L’impunité persiste pour des meurtres présumés commis des militaires et par des groupes islamistes armés.
Le 25 octobre, un jour seulement après la fin de la visite d’une délégation du Conseil de sécurité des Nations Unies au Mali, huit personnes, dont un jeune garçon et un octogénaire, ont été retrouvées mortes dans le village de N’Dola, dans la région de Ségou au centre du pays. Un villageois qui a aidé à enterrer les morts a déclaré à Human Rights Watch qu’ils avaient été exécutés lors d’une opération antiterroriste du gouvernement.
« Nous avons trouvé cinq corps à environ deux kilomètres du village, près du pont », a-t-il déclaré. Ils avaient les yeux bandés et plusieurs d’entre eux avaient la gorge tranchée.

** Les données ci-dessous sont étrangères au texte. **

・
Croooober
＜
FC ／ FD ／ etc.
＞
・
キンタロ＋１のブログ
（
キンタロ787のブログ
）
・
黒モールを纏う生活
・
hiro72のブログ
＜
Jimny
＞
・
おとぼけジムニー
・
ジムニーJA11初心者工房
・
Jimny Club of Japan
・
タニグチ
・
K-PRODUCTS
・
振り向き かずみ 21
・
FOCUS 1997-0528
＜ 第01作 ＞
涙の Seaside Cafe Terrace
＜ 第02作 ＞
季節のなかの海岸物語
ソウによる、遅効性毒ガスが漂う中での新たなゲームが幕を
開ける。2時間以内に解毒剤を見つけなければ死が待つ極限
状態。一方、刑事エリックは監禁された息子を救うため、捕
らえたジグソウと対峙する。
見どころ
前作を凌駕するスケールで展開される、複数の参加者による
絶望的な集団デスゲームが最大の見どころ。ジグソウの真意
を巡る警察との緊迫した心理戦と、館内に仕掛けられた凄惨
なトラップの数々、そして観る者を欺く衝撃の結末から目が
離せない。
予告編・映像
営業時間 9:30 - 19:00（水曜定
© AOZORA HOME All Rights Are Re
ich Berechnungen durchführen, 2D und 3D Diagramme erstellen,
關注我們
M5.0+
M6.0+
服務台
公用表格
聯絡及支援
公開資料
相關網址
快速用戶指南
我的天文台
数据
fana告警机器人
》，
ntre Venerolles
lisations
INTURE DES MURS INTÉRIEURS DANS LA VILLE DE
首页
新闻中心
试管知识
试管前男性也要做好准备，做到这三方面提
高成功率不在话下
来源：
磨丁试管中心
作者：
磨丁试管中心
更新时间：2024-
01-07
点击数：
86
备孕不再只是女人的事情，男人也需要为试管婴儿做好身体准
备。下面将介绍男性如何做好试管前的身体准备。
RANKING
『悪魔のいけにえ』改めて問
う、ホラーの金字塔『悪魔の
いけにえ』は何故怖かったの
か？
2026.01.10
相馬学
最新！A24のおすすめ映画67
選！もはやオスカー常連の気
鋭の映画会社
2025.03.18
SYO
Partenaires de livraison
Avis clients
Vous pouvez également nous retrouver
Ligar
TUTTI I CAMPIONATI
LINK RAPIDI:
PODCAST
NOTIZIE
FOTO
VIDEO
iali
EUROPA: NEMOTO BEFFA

Le garçon et son oncle ont été retrouvés environ un kilomètre plus loin.
Tout en reconnaissant que les Forces armées maliennes ont bien mené une opération près de N’Dola ce jour-là, un porte-parole du gouvernement a déclaré qu’elles avaient procédé à « l’interpellation de 14 suspects », et nié toute implication dans des exécutions extrajudiciaires dans le village.
Depuis la fin de l’année 2020, la région de Ségou est secouée par des affrontements entre les combattants Al-Qaida de la Jama’at Nasr al-Islam wal Muslimin (JNIM) d’une part, et l’armée qui est parfois soutenue par des groupes d’autodéfense dont les membres sont connus sous le nom de Dozos, d’autre part.
Human Rights Watch a reçu des informations d’allégations distinctes concernant d’autres abus plus récents dans la région de Ségou, notamment le meurtre d’un sage dans un village par les forces de défense locales, et la décapitation d’un membre des forces de défense civile capturé par un groupe armé islamiste.
Un responsable de Ségou a indiqué que sur les sept « cercles » (zones administratives locales) de la région, cinq étaient «occupés » par des combattants du JNIM qui ont chassé des enseignants et des professionnels de la santé. Ces combattants contribuent à l’insécurité alimentaire en attaquant et en tuant des agriculteurs, et en assiégeant et en organisant le blocus de villages.
Human Rights Watch a par ailleurs documenté comment les forces de sécurité gouvernementales se sont rendues responsables de dizaines d’exécutions sommaires et de disparitions forcées présumées lors d’opérations antiterroristes. Les Nations Unies et d’autres organisations ont également fait état d’exactions commises par les Dozos à Ségou depuis la fin de l’année 2020, notamment l’enlèvement de nombreux villageois pour obtenir des rançons, l’assassinat de leaders communautaires qui refusent de rejoindre leurs rangs et le viol collectif présumé d’une femme.
Ces derniers mois, des dizaines de milliers de villageois ont fui leurs foyers en raison des violences. « C’est atroce – la vie humaine est perturbée de manière insensée et prise en étau par les groupes armés de tous bords », a déclaré un sage de Ségou.
Le gouvernement malien devrait faire davantage pour exercer sa responsabilité de protéger les civils. Les autorités devraient enquêter sur les allégations d’abus commis par l’armée ainsi que par les groupes armés d’opposition, et traduire les responsables en justice. Les Nations Unies et les partenaires internationaux du Mali devraient multiplier leurs appels à l’ouverture d’enquêtes, au respect de l’obligation de ne laisser aucun crime impuni, et à une meilleure protection des civils.